U.S. Environmental Protection Agency, Office of Research and Development, Center for Public Health and Environmental Assessment, Pacific Ecological Systems Division, 200 SW 35th Street, Corvallis, OR, 97333, USA.
U.S. Environmental Protection Agency, Office of Research and Development, Center for Public Health and Environmental Assessment, Pacific Ecological Systems Division, 200 SW 35th Street, Corvallis, OR, 97333, USA.
J Environ Manage. 2021 Jan 1;277:111418. doi: 10.1016/j.jenvman.2020.111418. Epub 2020 Oct 17.
Green roofs are among the most popular type of green infrastructure implemented in highly urbanized watersheds due to their low cost and efficient utilization of unused or under-used space. In this study, we examined the effectiveness of green roofs to attenuate stormwater runoff across a large metropolitan area in the Pacific Northwest, United States. We utilized a spatially explicit ecohydrological watershed model called Visualizing Ecosystem Land Management Assessments (VELMA) to simulate the resulting stormwater hydrology of implementing green roofs over 25%, 50%, 75%, and 100% of existing buildings within four urban watersheds in Seattle, Washington, United States. We simulated the effects of two types of green roofs: extensive green roofs, which are characterized by shallow soil profiles and short vegetative cover, and intensive green roofs, which are characterized by deeper soil profiles and can support larger vegetation.

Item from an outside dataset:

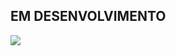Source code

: ## EM DESENVOLVIMENTO
<img src="https://github.com/Kayquin/Portif-lio/assets/104329791/141d0c11-dd0c-4734-ba5d-20c8edba83a1" />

While buildings only comprise approximately 10% of the total area within each of the four watersheds, our simulations showed that 100% implementation of green roofs on these buildings can achieve approximately 10-15% and 20-25% mean annual runoff reductions for extensive and intensive green roofs, respectively, over a 28-year simulation. These results provide an upper limit for volume reductions achievable by green roofs in these urban watersheds. We also showed that stormwater runoff reductions are proportionately smaller during higher flow regimes caused by increased precipitation, likely due to the limited storage capacity of saturated green roofs. In general, green roofs can be effective at reducing stormwater runoff, and their effectiveness is limited by both their areal extent and storage capacity. Our results showed that green roof implementation can be an effective stormwater management tool in highly urban areas, and we demonstrated that our modeling approach can be used to assess the watershed-scale hydrologic impacts of the widespread adoption of green roofs across large metropolitan areas.
绿色屋顶是在高度城市化的流域中实施的最受欢迎的绿色基础设施类型之一,因为它们成本低,能够有效利用未使用或未充分利用的空间。在本研究中,我们研究了绿色屋顶在美国太平洋西北地区一个大都市地区减缓雨水径流的有效性。我们利用一种名为可视化生态系统土地管理评估(VELMA)的空间显式生态水文学流域模型,模拟在美国华盛顿州西雅图的四个城市流域内,将绿色屋顶分别覆盖现有建筑物的 25%、50%、75%和 100%时,所产生的雨水水文变化。我们模拟了两种类型的绿色屋顶的效果:扩展型绿色屋顶,其特点是浅层土壤剖面和短的植被覆盖;密集型绿色屋顶,其特点是较深的土壤剖面,可以支持更大的植被。虽然建筑物仅占四个流域总面积的 10%左右,但我们的模拟结果表明,在这些建筑物上 100%实施绿色屋顶,可以分别实现扩展型和密集型绿色屋顶的年平均径流量减少 10-15%和 20-25%,模拟时间为 28 年。这些结果提供了这些城市流域中绿色屋顶可实现的体积减少的上限。我们还表明,由于降水增加导致的更高流量模式下,雨水径流量减少的比例较小,这可能是由于饱和绿色屋顶的储存能力有限。一般来说,绿色屋顶可以有效地减少雨水径流,其有效性受到其面积和储存能力的限制。我们的结果表明,绿色屋顶的实施可以成为高度城市化地区有效的雨水管理工具,并且我们证明了我们的建模方法可用于评估在大型大都市区广泛采用绿色屋顶对流域尺度水文的影响。